The title is taken from one of the last pages of André Aciman’s Call Me By Your Name. Guadagnino’s film was of course an influence, but after we decided on the setting of our film and found that quote in the book, it just felt like the confluence of everything we wanted to say. These two men on an unexplained journey high above civilization discovering their feelings for each other.
Can you tell us a bit more about why you chose to treat the subject matter in such an abstract, stylised manner?
The treatment of this film was somewhat a reaction to how we treated the subject matter of our previous film. Our previous project was extremely grounded and almost a shot-for-shot remake of an event that happened to me. Heaven Reaches Down to Earth attempts an abstraction of that. My co-producer and I became interested in deconstructing just what it is we like about “story”. This film is a mixture of thoughts and experiences lived through by my producer, the lead actors, and I. Editing this felt more like stitching together a memory. Riding that wave of experimentation and making sure the film was vivid and experiential was important to me, it felt like a fitting treatment to depict a first romance.
What do you hope to convey to your audience?
I don’t want to prescribe answers to the audience, but rather, convey my interpretation of the electric rush of romance. This film is a ten-minute ode to those small realizations we come to when we have feelings for someone (or when they have feeling for us). I think audience members board and alight the interpretations in this film at different points, depending on what they bring to it and what they want from it. We were happy to take that risk with this film. It felt dishonest and overdone to try to bake a conflict into another queer romance piece. Instead, our treatment depicts two black men letting those feelings wash over them unprompted and largely uninterrupted.

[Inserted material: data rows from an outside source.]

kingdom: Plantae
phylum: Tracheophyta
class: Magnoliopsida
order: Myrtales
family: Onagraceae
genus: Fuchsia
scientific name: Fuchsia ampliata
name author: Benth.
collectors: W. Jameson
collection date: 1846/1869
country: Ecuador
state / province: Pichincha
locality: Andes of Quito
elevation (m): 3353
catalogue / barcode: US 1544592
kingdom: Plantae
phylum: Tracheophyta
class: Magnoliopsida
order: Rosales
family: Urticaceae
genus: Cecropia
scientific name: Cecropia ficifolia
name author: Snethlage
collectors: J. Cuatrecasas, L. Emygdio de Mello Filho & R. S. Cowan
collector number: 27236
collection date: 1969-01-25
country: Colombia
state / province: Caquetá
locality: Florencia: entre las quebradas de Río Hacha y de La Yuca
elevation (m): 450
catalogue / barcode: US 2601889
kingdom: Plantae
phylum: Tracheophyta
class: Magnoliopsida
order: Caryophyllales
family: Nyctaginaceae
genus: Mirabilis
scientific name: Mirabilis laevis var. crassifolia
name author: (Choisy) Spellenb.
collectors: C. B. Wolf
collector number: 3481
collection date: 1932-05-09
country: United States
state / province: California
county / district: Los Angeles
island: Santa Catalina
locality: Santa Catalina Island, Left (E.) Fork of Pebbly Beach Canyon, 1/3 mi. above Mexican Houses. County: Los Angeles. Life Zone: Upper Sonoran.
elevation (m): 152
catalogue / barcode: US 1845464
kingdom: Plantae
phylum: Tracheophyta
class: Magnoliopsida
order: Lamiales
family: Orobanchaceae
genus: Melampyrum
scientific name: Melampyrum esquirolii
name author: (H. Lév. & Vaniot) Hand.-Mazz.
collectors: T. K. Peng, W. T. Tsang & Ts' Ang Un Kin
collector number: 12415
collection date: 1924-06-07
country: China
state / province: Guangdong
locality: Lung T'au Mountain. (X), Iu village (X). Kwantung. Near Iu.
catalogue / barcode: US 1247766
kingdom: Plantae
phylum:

As a filmmaker, what sorts of subjects are you keen to work on in the future?
I’m interested in both the past and future of the continent but from a grounded, singular perspective. As opposed to the catch-all that would be “afro-futurism”, I’m more interested in the minutiae of, “what would my mother’s family home look like in 100 years and what kind of people would live there? What would they discuss?” or “how does the mining industry still cast a shadow on the particular part of Soweto that my father is from?” Exploring what these prompts mean to those closest to me through the lens of all the cinema and art we now have access to excites me. Themes of generational memory, magical realism, and dysfunctional families (all interwoven with the ever-changing currents of the continent) find their way into my work.
What do you think the future holds for short films?
I think audience expectations towards short films are only growing more loose. The form feels like a lab where filmmakers can try to catch lightning in a bottle, and even if it’s not completely successful, there’s still a lot to learn from and see. I believe the form is largely absent of many of the restraints that (sometimes) necessitate “safer” longer form content because the stakes are so much lower. These experimentations will only multiply as the access to technology to create art becomes more readily available. The ability for so many festivals to take place remotely will also invite many new voices into discussions about the work and I hope it’s integrated with in-person attendance when the pandemic subsides.
If we were to go back into lockdown, what cultural delights would you recommend to alleviate our boredom?
I’ve been loving Steve McQueen’s Small Axe, Michaela Boakye-Collinson’s I May Destroy You, and Over The Garden Wall. I’ve also been revisiting the filmographies of Céline Sciamma, Kelly Reichardt, Djibril Mambety, Hirokazu Koreeda, Frederick Wiseman, and Charles Burnett. Frank Ocean, Billie Holiday, and MF DOOM in heavy rotation.